Onion Rye Dinner Rolls


Rye bread is one of my favorite breads, and I’ve been wanting to try making it at home for for a while. Since I had plenty of time to bake during and after hurricaine Sandy, and we were lucky to have power throughout — I thought I would make some rye bread. Then I noticed this recipe for Rye Dinner Rolls on the package of Hodgson Mills Rye Flour.

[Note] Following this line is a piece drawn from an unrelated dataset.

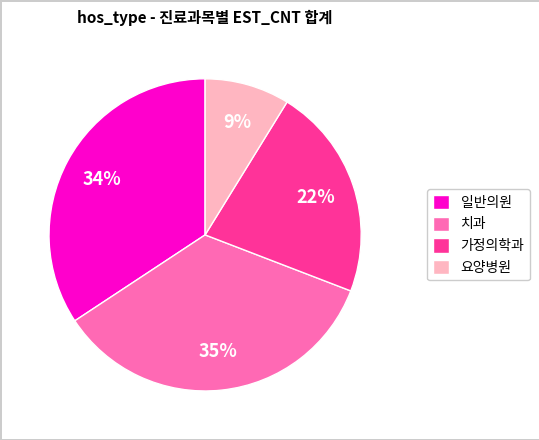

To the nearest percent, what portion does 요양병원 represent?

9%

I made them instead, and glad I did, they were delicious!

Onion Rye Dinner Rolls

INGREDIENTS

1 cup milk

2 tbsp honey

3 tbsp butter

2 pkg of active dry yeast

½ cup lukewarm water (110 F)

3 Whole wheat flour

2 tbsp caraway seeds

6 tbsp minced onion

¼ cup flax seed meal

1 ¼ cups rye flour

1 egg

2 tsp water

INSTRUCTIONS

  1. Scald milk and combine in mixing bowl with honey, salt and butter.
  2. Stir well; cool to lukewarm.
  3. Dissolve yeast in lukewarm water and combine with milk mixture.
  4. Add whole wheat flour and beat well for one minute or until batter is very smooth.
  5. Add caraway seeds, onion, flax seed meal and enough rye flour so dough is firm enough to knead.
  6. Turn dough onto a floured surface and knead for 8 minutes.
  7. Place in a bowl coated with olive oil turning once to coat evenly.
  8. Cover and let rise in warm place until doubled about one hour.
  9. Punch down dough and roll by hand into a long rope about 1 ½ inches thick. Cut into 1 ½ inch pieces and shape into buns.
  10. Place 2 inches apart on an oiled baking sheet, cover with towel and let rise until doubled
  11. Preheat oven to 400 beat the egg with water and brush the tops of the buns. Bake for 12 to 15 minutes or until nicely browned.